Content starts

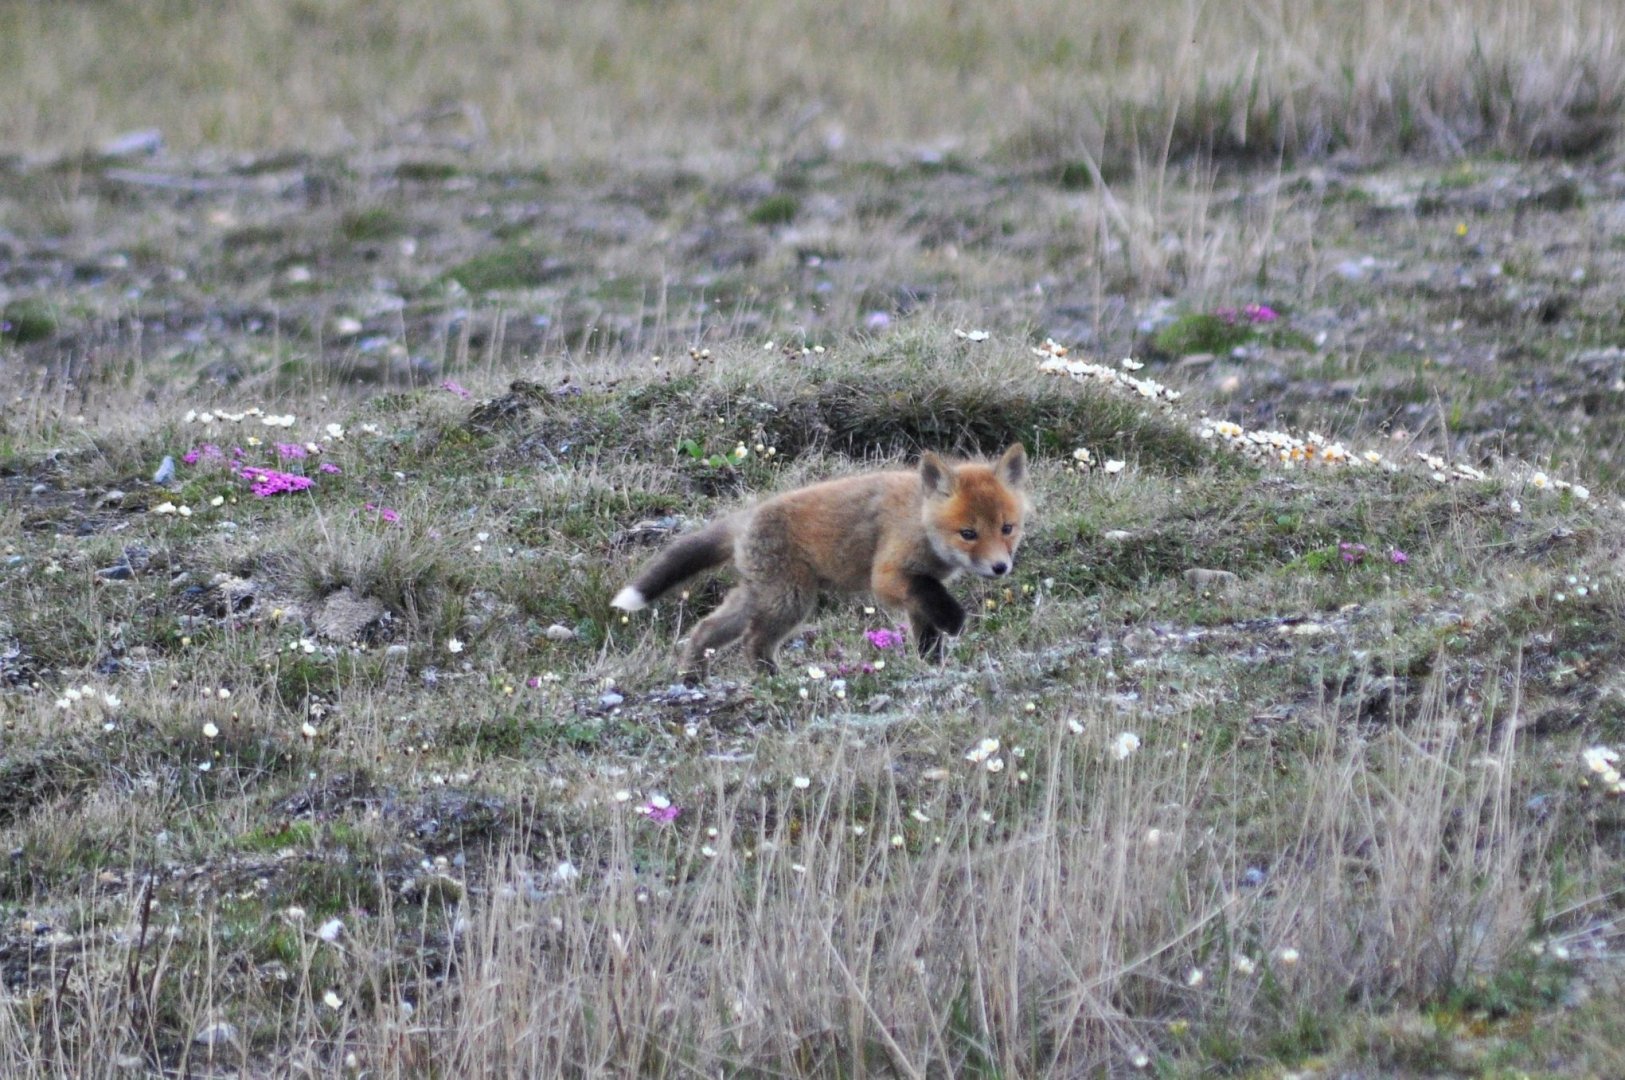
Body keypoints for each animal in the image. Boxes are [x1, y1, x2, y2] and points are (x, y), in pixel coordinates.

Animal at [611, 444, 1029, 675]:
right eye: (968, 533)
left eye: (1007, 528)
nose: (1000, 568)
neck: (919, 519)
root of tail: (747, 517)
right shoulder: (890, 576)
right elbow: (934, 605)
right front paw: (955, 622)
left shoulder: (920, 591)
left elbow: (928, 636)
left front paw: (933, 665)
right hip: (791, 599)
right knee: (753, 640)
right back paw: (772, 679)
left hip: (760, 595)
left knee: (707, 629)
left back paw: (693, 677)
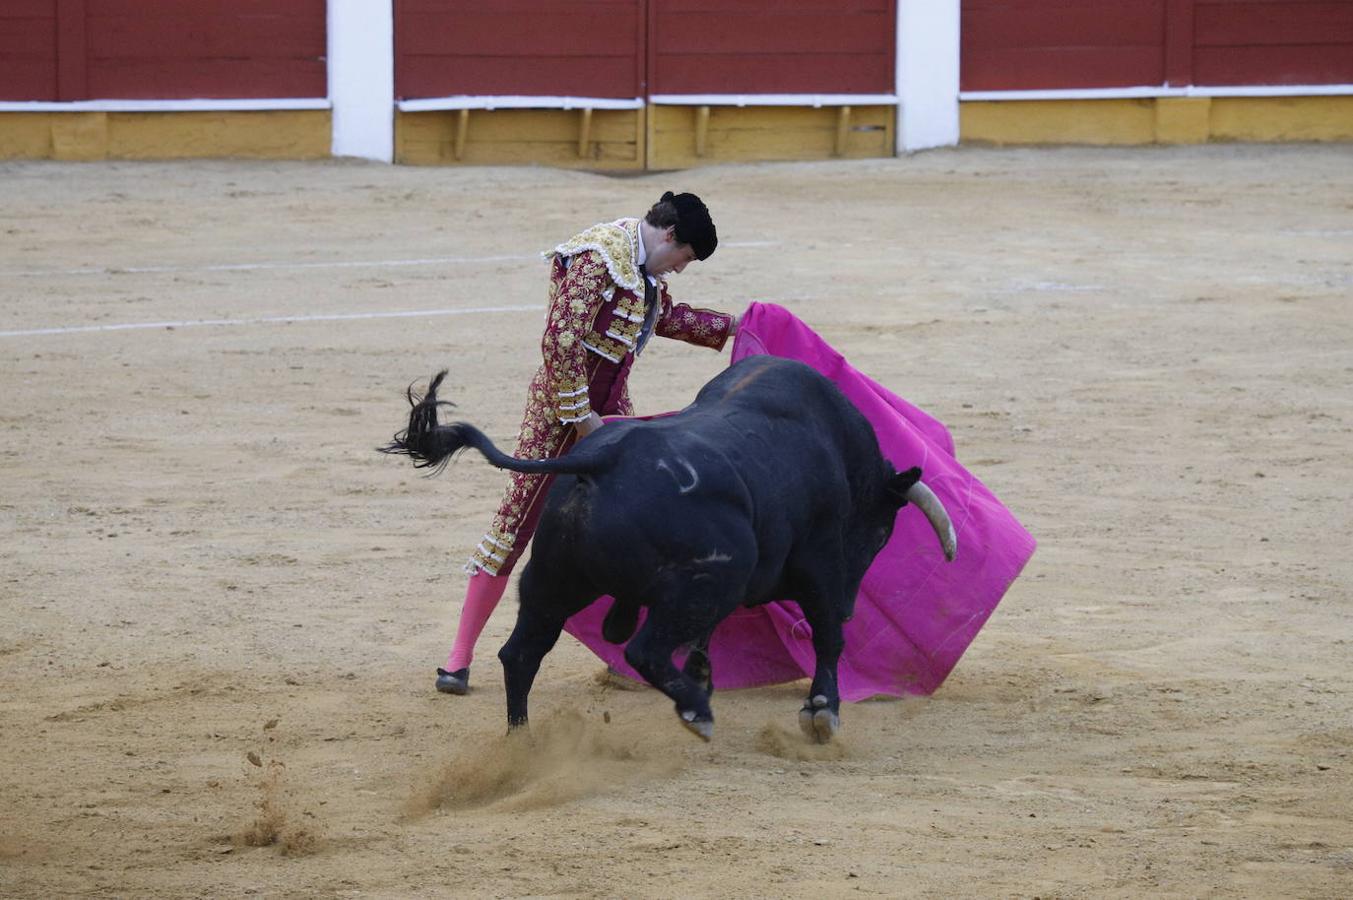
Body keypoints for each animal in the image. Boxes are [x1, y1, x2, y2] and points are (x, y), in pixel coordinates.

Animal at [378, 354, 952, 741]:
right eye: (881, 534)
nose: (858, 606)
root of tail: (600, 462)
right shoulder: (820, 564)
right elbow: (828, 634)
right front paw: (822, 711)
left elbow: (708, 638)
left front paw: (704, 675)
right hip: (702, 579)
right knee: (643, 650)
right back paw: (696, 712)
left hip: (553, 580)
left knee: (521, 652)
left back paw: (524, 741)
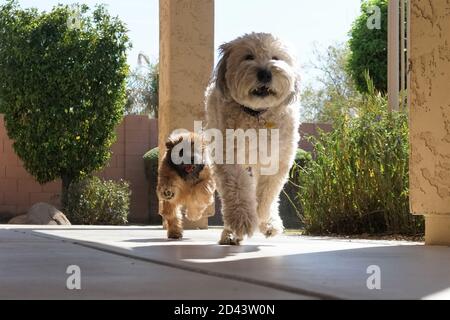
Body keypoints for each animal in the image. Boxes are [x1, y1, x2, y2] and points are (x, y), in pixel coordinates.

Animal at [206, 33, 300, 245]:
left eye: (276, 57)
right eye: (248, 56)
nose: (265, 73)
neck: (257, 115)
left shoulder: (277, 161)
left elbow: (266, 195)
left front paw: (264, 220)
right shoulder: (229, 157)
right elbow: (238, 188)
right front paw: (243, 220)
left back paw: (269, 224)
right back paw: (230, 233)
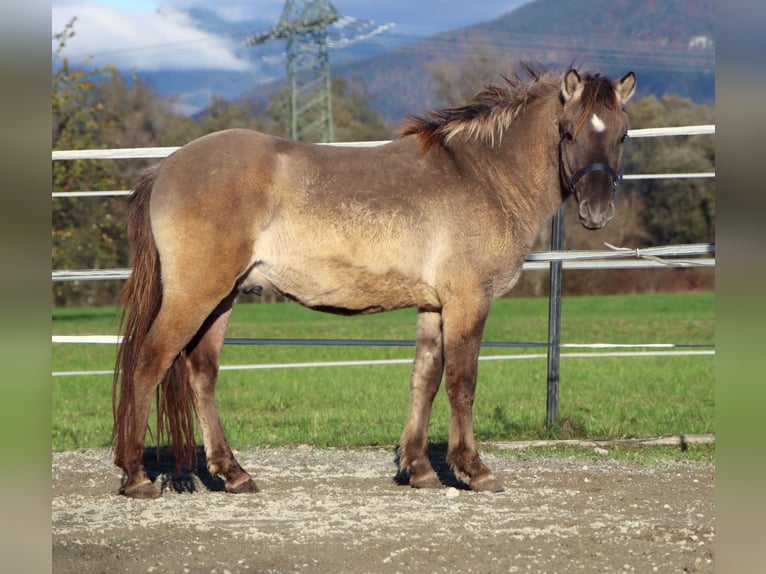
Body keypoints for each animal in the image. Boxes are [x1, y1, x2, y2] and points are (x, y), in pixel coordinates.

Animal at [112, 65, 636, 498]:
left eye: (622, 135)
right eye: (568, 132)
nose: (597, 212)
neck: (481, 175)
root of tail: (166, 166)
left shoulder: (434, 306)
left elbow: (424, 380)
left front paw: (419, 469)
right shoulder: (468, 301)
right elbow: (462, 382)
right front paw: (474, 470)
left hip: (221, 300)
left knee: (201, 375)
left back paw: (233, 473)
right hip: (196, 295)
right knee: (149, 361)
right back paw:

Content ends

# TASK PROMPT
Each line from the one that contains "root of tail: (747, 517)" down to the one that contains "nose: (265, 73)" is to be returned exactly as it stands above, both ends included, with pictures removed.

# RESPONSE FOR THIS EXERCISE
root of tail: (747, 517)
right shoulder: (890, 576)
right elbow: (934, 605)
right front paw: (955, 622)
left shoulder: (920, 591)
left elbow: (928, 636)
left front paw: (933, 665)
right hip: (791, 599)
right knee: (753, 640)
right back paw: (772, 679)
left hip: (760, 595)
left knee: (707, 629)
left back paw: (693, 677)
Body keypoints for each animal in the image. Boxes are [x1, y1, x2, y2] and points are (x, y), in pixel coordinates.

Animal at [378, 354, 952, 741]:
right eye: (881, 534)
nose: (858, 606)
root of tail: (600, 462)
right shoulder: (820, 564)
right elbow: (828, 634)
right front paw: (822, 711)
left elbow: (708, 638)
left front paw: (704, 675)
right hip: (702, 579)
right knee: (643, 650)
right back paw: (696, 712)
left hip: (553, 580)
left knee: (521, 652)
left back paw: (524, 741)
Body keypoints for each animal in the image. Boxes are [x1, y1, x2, y2] and points are (x, y), in pixel coordinates.

Animal at [206, 33, 300, 245]:
left eye: (276, 57)
right eye: (248, 56)
nose: (265, 73)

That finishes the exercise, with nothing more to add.